Task ▸ Below are records. Copy every line with "buttons" in it.

[Extracted data entries]
* * *

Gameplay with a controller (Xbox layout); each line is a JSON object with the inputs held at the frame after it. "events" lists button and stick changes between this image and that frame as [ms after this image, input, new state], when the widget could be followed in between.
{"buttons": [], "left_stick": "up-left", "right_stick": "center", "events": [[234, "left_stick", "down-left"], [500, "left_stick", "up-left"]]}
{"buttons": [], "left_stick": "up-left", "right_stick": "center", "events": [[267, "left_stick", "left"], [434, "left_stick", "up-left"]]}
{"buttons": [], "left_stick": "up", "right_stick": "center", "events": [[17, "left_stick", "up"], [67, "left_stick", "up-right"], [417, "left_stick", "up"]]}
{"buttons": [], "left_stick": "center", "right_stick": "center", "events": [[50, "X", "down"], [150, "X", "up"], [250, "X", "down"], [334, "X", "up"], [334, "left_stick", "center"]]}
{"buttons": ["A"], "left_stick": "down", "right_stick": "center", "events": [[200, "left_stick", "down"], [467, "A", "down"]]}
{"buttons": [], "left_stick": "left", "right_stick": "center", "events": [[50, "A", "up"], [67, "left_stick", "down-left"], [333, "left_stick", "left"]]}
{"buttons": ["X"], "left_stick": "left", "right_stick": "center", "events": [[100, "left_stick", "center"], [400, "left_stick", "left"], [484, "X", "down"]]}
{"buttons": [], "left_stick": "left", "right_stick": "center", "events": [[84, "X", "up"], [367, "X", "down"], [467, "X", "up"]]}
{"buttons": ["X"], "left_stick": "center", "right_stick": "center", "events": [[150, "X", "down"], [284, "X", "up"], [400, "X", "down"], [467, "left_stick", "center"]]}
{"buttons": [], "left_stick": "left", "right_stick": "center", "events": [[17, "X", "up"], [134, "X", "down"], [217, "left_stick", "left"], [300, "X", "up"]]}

* * *

Answer box ▸
{"buttons": [], "left_stick": "up-left", "right_stick": "center", "events": [[234, "left_stick", "down-left"], [500, "left_stick", "up-left"]]}
{"buttons": [], "left_stick": "up-left", "right_stick": "center", "events": [[267, "left_stick", "left"], [434, "left_stick", "up-left"]]}
{"buttons": [], "left_stick": "up", "right_stick": "center", "events": [[17, "left_stick", "up"], [67, "left_stick", "up-right"], [417, "left_stick", "up"]]}
{"buttons": [], "left_stick": "center", "right_stick": "center", "events": [[50, "X", "down"], [150, "X", "up"], [250, "X", "down"], [334, "X", "up"], [334, "left_stick", "center"]]}
{"buttons": ["A"], "left_stick": "down", "right_stick": "center", "events": [[200, "left_stick", "down"], [467, "A", "down"]]}
{"buttons": [], "left_stick": "left", "right_stick": "center", "events": [[50, "A", "up"], [67, "left_stick", "down-left"], [333, "left_stick", "left"]]}
{"buttons": ["X"], "left_stick": "left", "right_stick": "center", "events": [[100, "left_stick", "center"], [400, "left_stick", "left"], [484, "X", "down"]]}
{"buttons": [], "left_stick": "left", "right_stick": "center", "events": [[84, "X", "up"], [367, "X", "down"], [467, "X", "up"]]}
{"buttons": ["X"], "left_stick": "center", "right_stick": "center", "events": [[150, "X", "down"], [284, "X", "up"], [400, "X", "down"], [467, "left_stick", "center"]]}
{"buttons": [], "left_stick": "left", "right_stick": "center", "events": [[17, "X", "up"], [134, "X", "down"], [217, "left_stick", "left"], [300, "X", "up"]]}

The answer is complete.